§ **What needs to be done**: One number is the whole answer: the tally of lines in the records that include the word "your".

§ **Source material**:
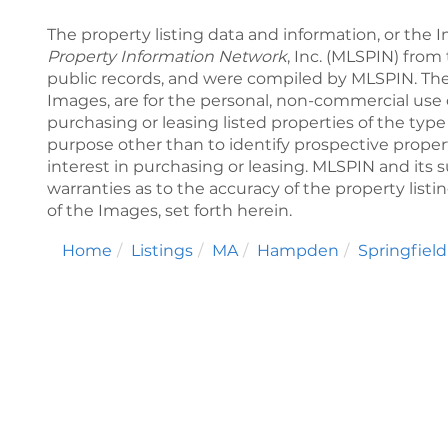
The property listing data and information, or the 
Property Information Network
, Inc. (MLSPIN) from 
public records, and were compiled by
MLSPIN. The
Images, are for the personal, non-commercial use 
purchasing or leasing listed properties of the ty
purpose other than to identify prospective prope
interest in purchasing or leasing. MLSPIN and its 
warranties as to the accuracy of the property listi
of the Images, set forth herein.
Home
Listings
MA
Hampden
Springfield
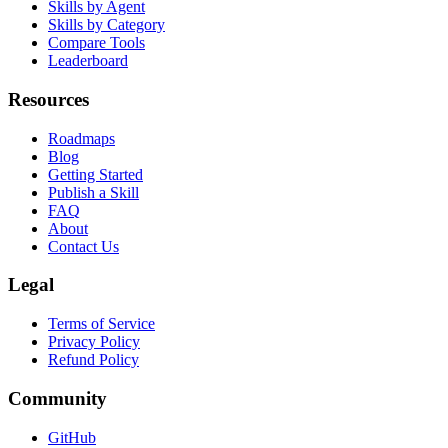
Skill Packs
Skills by Agent
Skills by Category
Compare Tools
Leaderboard
Resources
Roadmaps
Blog
Getting Started
Publish a Skill
FAQ
About
Contact Us
Legal
Terms of Service
Privacy Policy
Refund Policy
Community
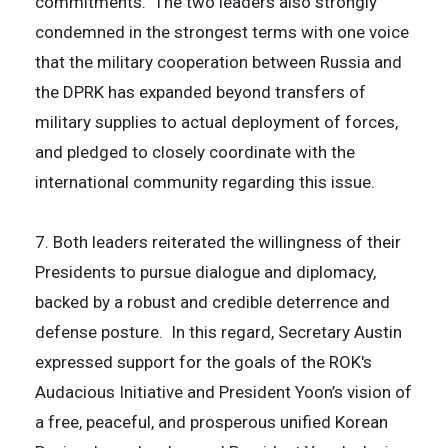
commitments. The two leaders also strongly
condemned in the strongest terms with one voice
that the military cooperation between Russia and
the DPRK has expanded beyond transfers of
military supplies to actual deployment of forces,
and pledged to closely coordinate with the
international community regarding this issue.
7. Both leaders reiterated the willingness of their
Presidents to pursue dialogue and diplomacy,
backed by a robust and credible deterrence and
defense posture. In this regard, Secretary Austin
expressed support for the goals of the ROK's
Audacious Initiative and President Yoon’s vision of
a free, peaceful, and prosperous unified Korean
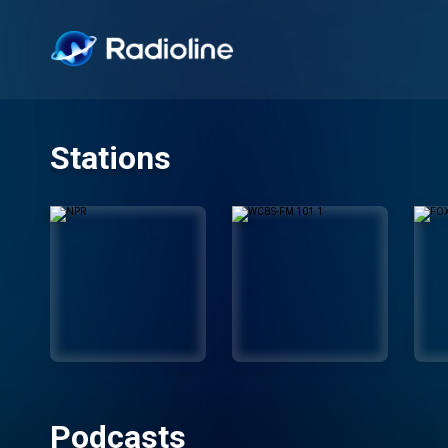
Stations
Podcasts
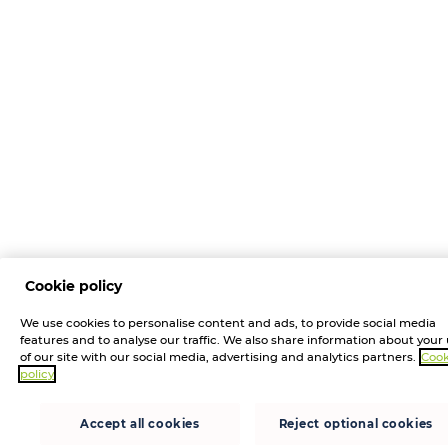
Cookie policy
We use cookies to personalise content and ads, to provide social media
features and to analyse our traffic. We also share information about your
of our site with our social media, advertising and analytics partners.
Cook
policy
Accept all cookies
Reject optional cookies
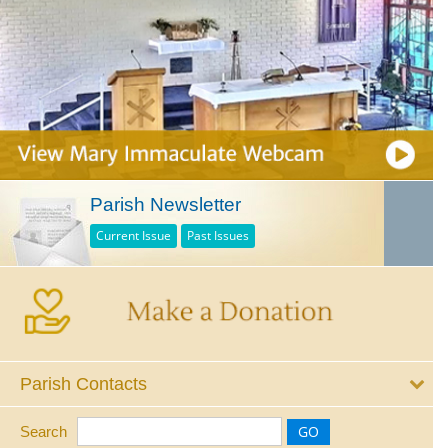
Parish Newsletter
Current Issue
Past Issues
Parish Contacts
Search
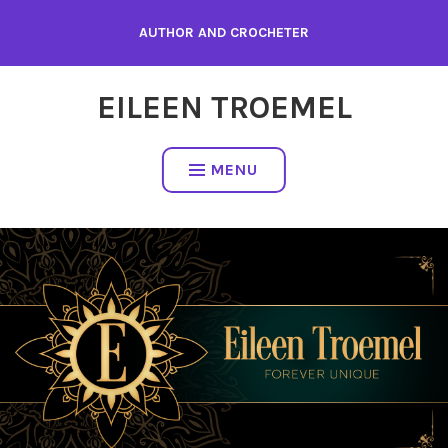
Skip
AUTHOR AND CROCHETER
to
content
EILEEN TROEMEL
MENU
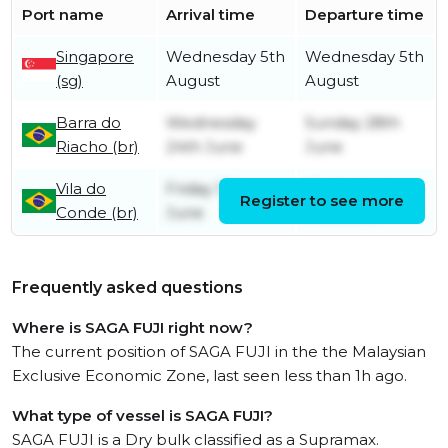
Port name
Arrival time
Departure time
Singapore
Wednesday 5th
Wednesday 5th
(sg)
August
August
Barra do
Wednesday
Sunday 28th
Riacho (br)
24th June
June
Vila do
Friday 12th
Wednesday
Register to see more
Conde (br)
June
17th June
Frequently asked questions
Where is SAGA FUJI right now?
The current position of SAGA FUJI in the the Malaysian
Exclusive Economic Zone, last seen less than 1h ago.
What type of vessel is SAGA FUJI?
SAGA FUJI is a Dry bulk classified as a Supramax.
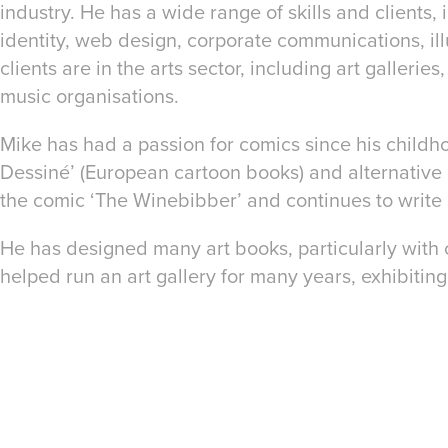
industry. He has a wide range of skills and clients,
identity, web design, corporate communications, ill
clients are in the arts sector, including art gallerie
music organisations.
Mike has had a passion for comics since his childh
Dessiné’ (European cartoon books) and alternative 
the comic ‘The Winebibber’ and continues to write
He has designed many art books, particularly wit
helped run an art gallery for many years, exhibitin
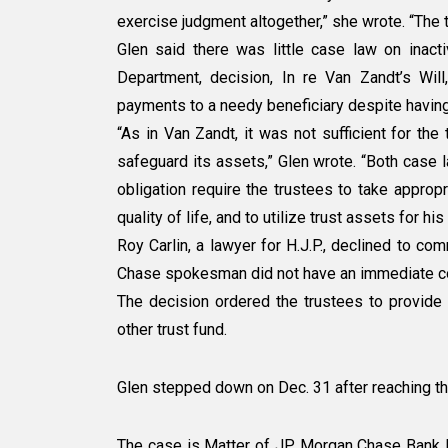
exercise judgment altogether,” she wrote. “The t
Glen said there was little case law on inacti
Department, decision, In re Van Zandt’s Will
payments to a needy beneficiary despite having
“As in Van Zandt, it was not sufficient for the
safeguard its assets,” Glen wrote. “Both case l
obligation require the trustees to take approp
quality of life, and to utilize trust assets for his
Roy Carlin, a lawyer for H.J.P., declined to c
Chase spokesman did not have an immediate 
The decision ordered the trustees to provide 
other trust fund.
Glen stepped down on Dec. 31 after reaching th
The case is Matter of JP Morgan Chase Bank N.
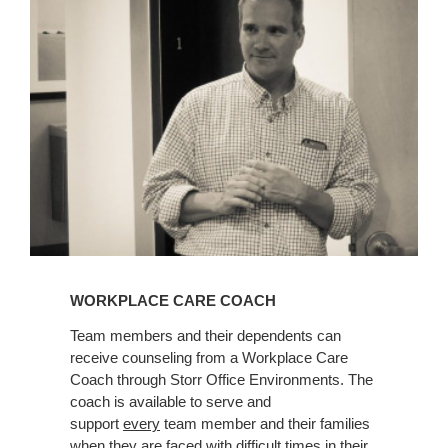
Coach
WORKPLACE CARE COACH
Team members and their dependents can
receive counseling from a Workplace Care
Coach through Storr Office Environments. The
coach is available to serve and
support
every
team member and their families
when they are faced with difficult times in their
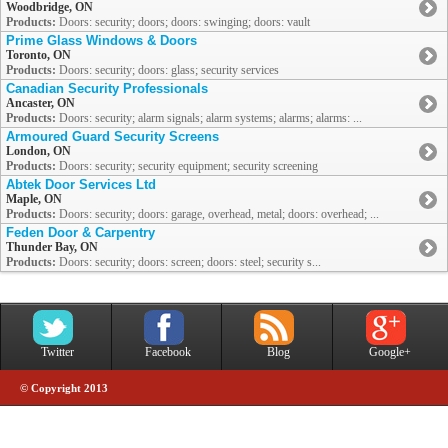
Woodbridge, ON
Products:
Doors: security; doors; doors: swinging; doors: vault
Prime Glass Windows & Doors
Toronto, ON
Products:
Doors: security; doors: glass; security services
Canadian Security Professionals
Ancaster, ON
Products:
Doors: security; alarm signals; alarm systems; alarms; alarms: ...
Armoured Guard Security Screens
London, ON
Products:
Doors: security; security equipment; security screening
Abtek Door Services Ltd
Maple, ON
Products:
Doors: security; doors: garage, overhead, metal; doors: overhead; ...
Feden Door & Carpentry
Thunder Bay, ON
Products:
Doors: security; doors: screen; doors: steel; security s...
Twitter
Facebook
Blog
Google+
© Copyright 2013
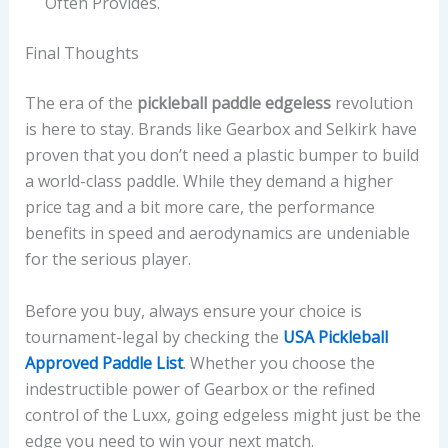
Often Provides.
Final Thoughts
The era of the
pickleball paddle edgeless
revolution
is here to stay. Brands like Gearbox and Selkirk have
proven that you don’t need a plastic bumper to build
a world-class paddle. While they demand a higher
price tag and a bit more care, the performance
benefits in speed and aerodynamics are undeniable
for the serious player.
Before you buy, always ensure your choice is
tournament-legal by checking the
USA Pickleball
Approved Paddle List
. Whether you choose the
indestructible power of Gearbox or the refined
control of the Luxx, going edgeless might just be the
edge you need to win your next match.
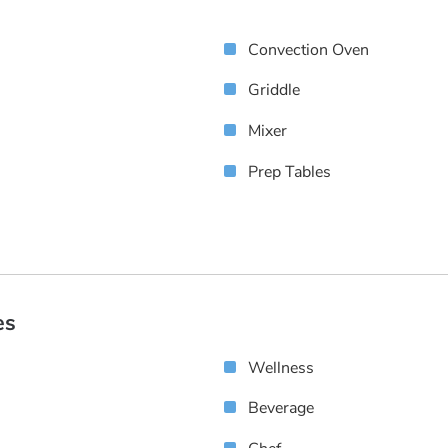
Convection Oven
Griddle
Mixer
Prep Tables
es
Wellness
Beverage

§ **Written response**: 3